> [TESTO DELLA PAGINA]:
────────────────────────────────────────

Studente morto in Erasmus, la mamma non si dà pace. "Aspetto ancora la verità"

Giacomo Nicolai morì nel 2017 in Spagna. "Non credo al suicidio. Madrid tergiversa"

Giacomo Nicolai e la mamma Erminia Fidanza

Giacomo Nicolai e la mamma Erminia Fidanza

Fermo, 13 novembre 2018 - È stata consegnata domenica sera la prima borsa di studio intitolata a Giacomo Nicolai, vinta dal giovane Federico Ercoli, promossa dalla Accademia internazionale di Musica Maria Malibran di Altidona e sostenuta dalla famiglia Nicolai.

────────────────────────────────────────

> [DATI ESTRATTI]:
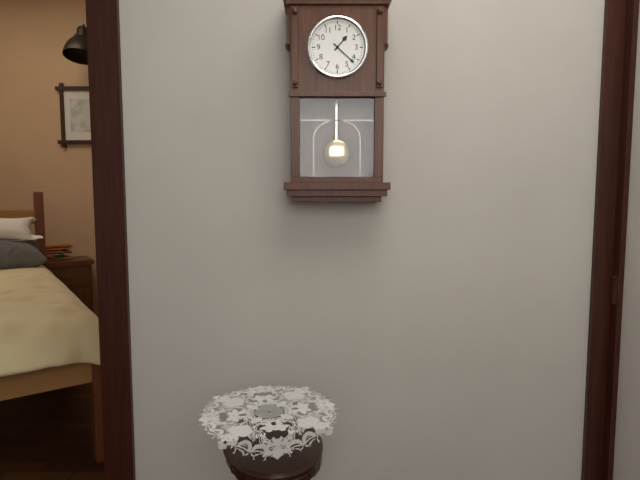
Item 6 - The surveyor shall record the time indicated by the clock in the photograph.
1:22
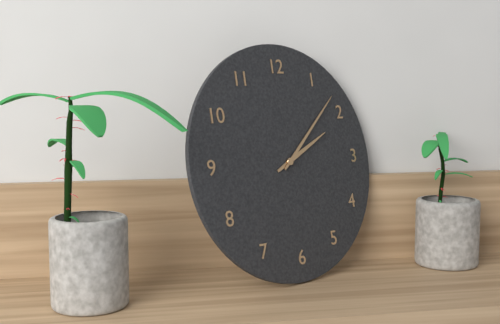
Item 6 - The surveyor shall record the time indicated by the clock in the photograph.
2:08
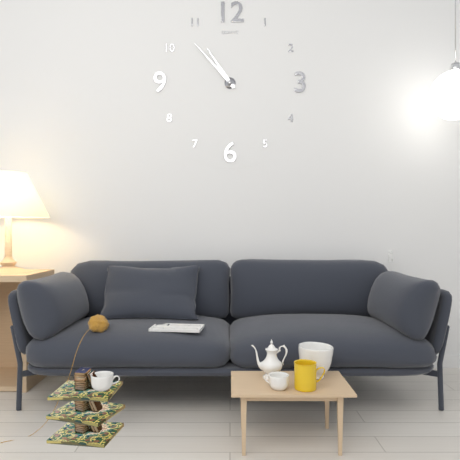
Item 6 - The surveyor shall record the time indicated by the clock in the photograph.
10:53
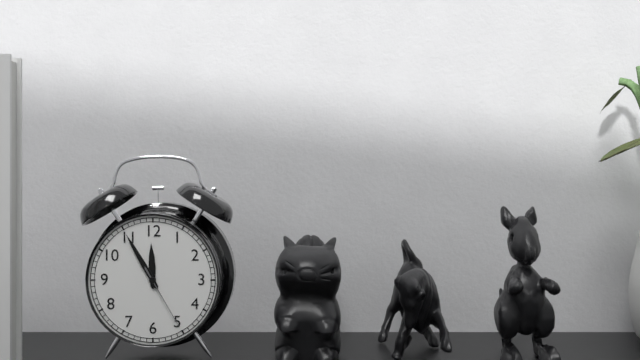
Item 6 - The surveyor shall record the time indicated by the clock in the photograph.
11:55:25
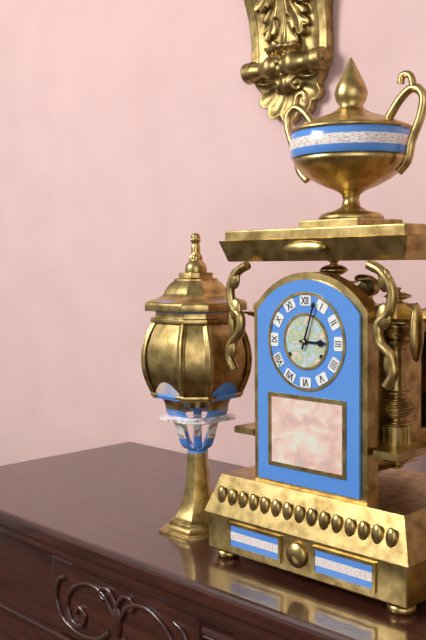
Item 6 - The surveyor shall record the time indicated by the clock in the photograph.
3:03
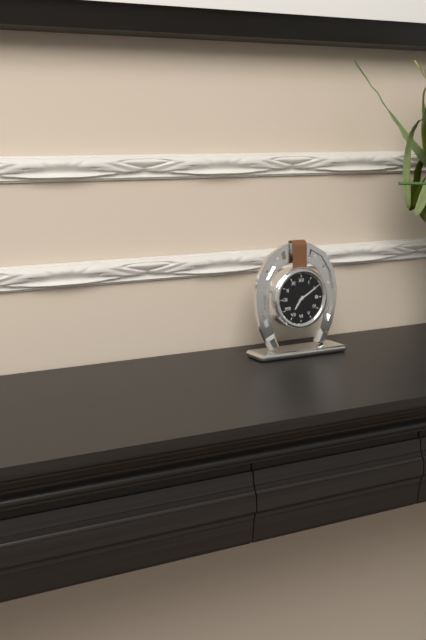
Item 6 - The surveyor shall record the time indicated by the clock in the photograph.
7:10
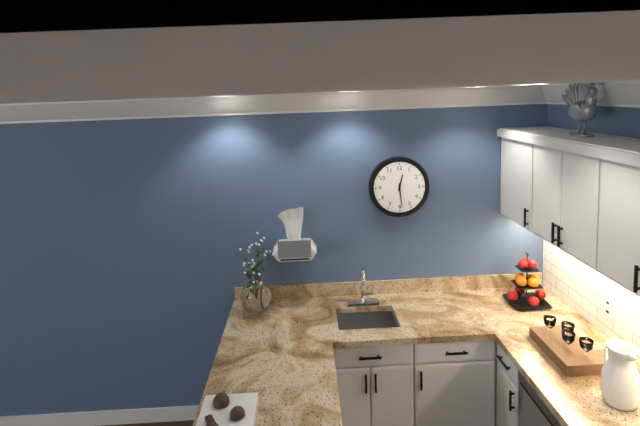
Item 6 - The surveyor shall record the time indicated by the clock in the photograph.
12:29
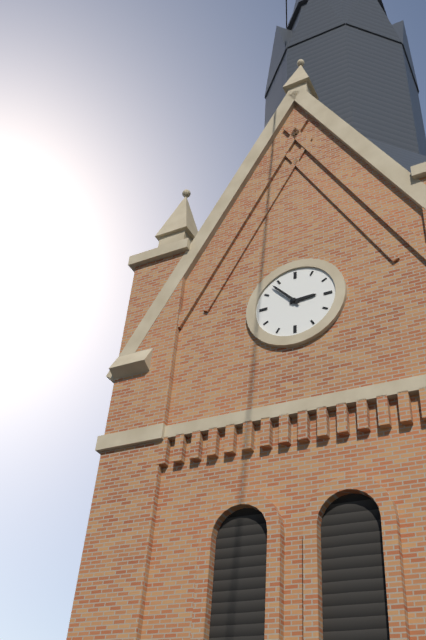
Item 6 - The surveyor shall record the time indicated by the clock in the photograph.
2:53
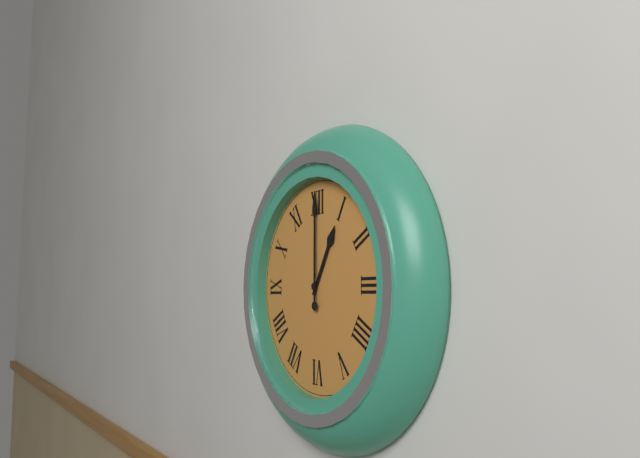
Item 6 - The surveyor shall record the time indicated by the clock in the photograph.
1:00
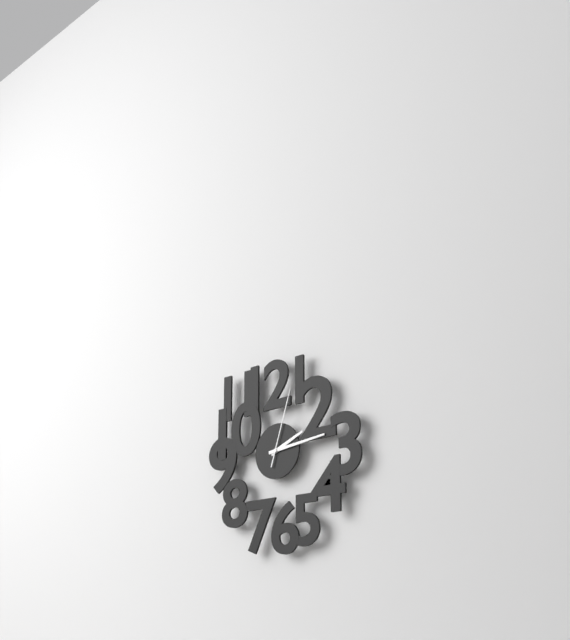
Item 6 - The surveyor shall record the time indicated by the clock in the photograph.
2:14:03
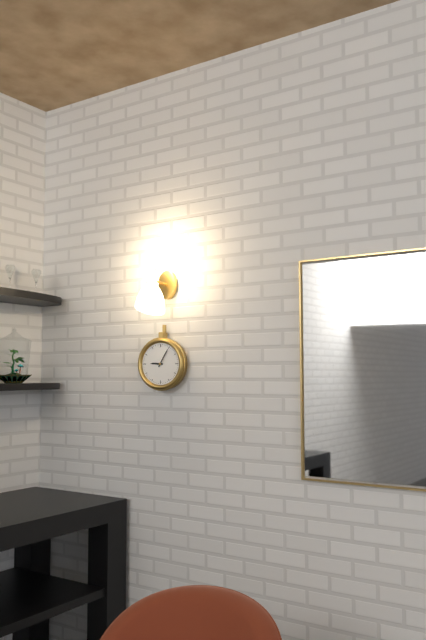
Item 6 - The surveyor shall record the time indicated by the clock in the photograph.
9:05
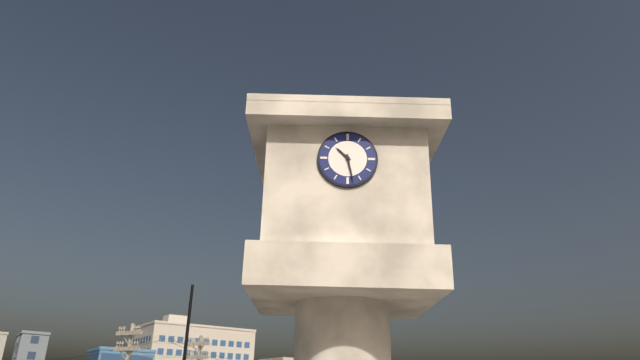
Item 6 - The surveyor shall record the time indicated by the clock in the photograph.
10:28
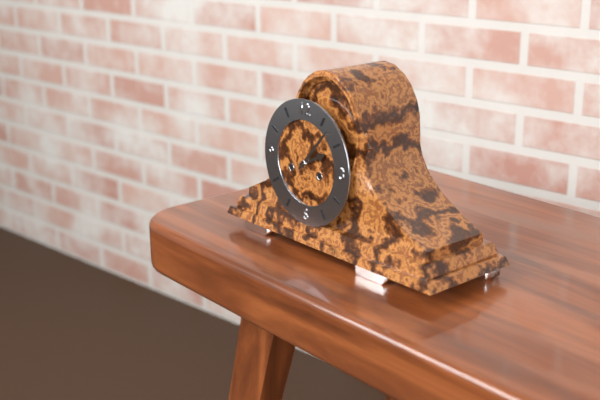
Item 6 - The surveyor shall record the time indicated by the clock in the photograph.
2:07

────────────────────────────────────────

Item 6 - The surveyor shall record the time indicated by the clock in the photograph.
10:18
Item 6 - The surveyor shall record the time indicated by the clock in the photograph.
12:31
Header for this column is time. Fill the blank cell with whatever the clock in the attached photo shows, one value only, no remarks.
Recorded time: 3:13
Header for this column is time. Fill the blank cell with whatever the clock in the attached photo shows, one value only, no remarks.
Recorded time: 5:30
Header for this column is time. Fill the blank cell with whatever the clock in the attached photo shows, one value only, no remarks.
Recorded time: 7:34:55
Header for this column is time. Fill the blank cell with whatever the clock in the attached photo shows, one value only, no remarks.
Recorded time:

────────────────────────────────────────

> [CONSEGNA 1]: Nel testo della pagina, chi ha vinto la prima borsa di studio intitolata a Giacomo Nicolai?
> [CONSEGNA 2]: Restituisci il passo del testo della pagina compreso tra "Studente morto in" e "dalla famiglia Nicolai.", estremi inclusi.

> [RISPOSTA 1]: Federico Ercoli.

> [RISPOSTA 2]:
Studente morto in Erasmus, la mamma non si dà pace. "Aspetto ancora la verità"

Giacomo Nicolai morì nel 2017 in Spagna. "Non credo al suicidio. Madrid tergiversa"

Giacomo Nicolai e la mamma Erminia Fidanza

Giacomo Nicolai e la mamma Erminia Fidanza

Fermo, 13 novembre 2018 - È stata consegnata domenica sera la prima borsa di studio intitolata a Giacomo Nicolai, vinta dal giovane Federico Ercoli, promossa dalla Accademia internazionale di Musica Maria Malibran di Altidona e sostenuta dalla famiglia Nicolai.